Suppose the typewriter has 50 keys, and the word to be typed is banana. If the keys are pressed randomly and independently, it means that each key has an equal chance of being pressed. Then, the chance that the first letter typed is 'b' is 1/50, and the chance that the second letter typed is a is also 1/50, and so on. Therefore, the chance of the first six letters spelling banana is

$(1/50) × (1/50) × (1/50) × (1/50) × (1/50) × (1/50) = (1/50)^6 = 1/15
625 000 000 $
, less than one in 15 billion, but not zero.

From the above, the chance of not typing banana in a given block of 6 letters is $1 − (1/50)^6$. Because each block is typed independently, the chance $X_n$ of not typing banana in any of the first n blocks of 6 letters is

${\displaystyle X_{n}=\left(1-{\frac {1}{50^{6}}}\right)^{n}.}$

Assume [a-z] represents a letter that to be randomly chose from 50 possible letters and symbols.

And then the sequence sequence_6_letters = ([a-z],[a-z],[a-z],[a-z],[a-z],[a-z]) represents a block of 6 letters.

what is the form of any of the first n blocks of 6 letters in this representation?

I guess 2 blocks of 6 letters could be (sequence_6_letters, sequence_6_letters) = (([a-z],[a-z],[a-z],[a-z],[a-z],[a-z]),([a-z],[a-z],[a-z],[a-z],[a-z],[a-z])), that is, a 12 successive letters.

What I cannot imagine is any of the first n blocks of 6 letters, what does that mean?

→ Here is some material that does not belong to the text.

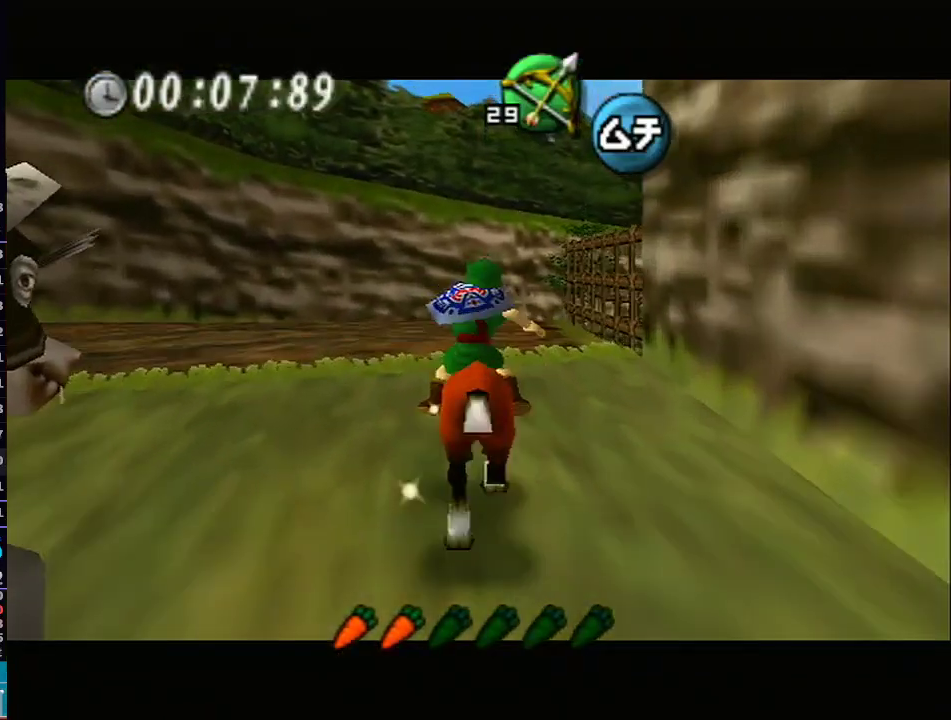
{"buttons": ["L1"], "left_stick": "up", "right_stick": "center", "events": [[33, "left_stick", "up-right"], [250, "left_stick", "up"]]}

Note: What I highlight is the "any of the first" part other than "n blocks" part 🙂

Can anyone give an example (in [a-z] representation or any other easy-to-understand representation) to illustrate it?

Best Answer

They divide the text into blocks of $6$ letters and look if each block contains 'banana'. This is to avoid correlations. The first $6n$ letters produce the first $n$ blocks. If the first letter typed is 'c' we already know the first block will not contain 'banana'. We then ignore the next five characters and ask if the next six characters are 'banana'. This will not count a string that starts with 'cbananazzzzz' as a success for typing 'banana', but it doesn't matter to the argument. $X_n$ counts the probability that the first $6n$ characters typed do not have an instance of 'banana' where the $b$ starts in a position $1 \bmod 6$.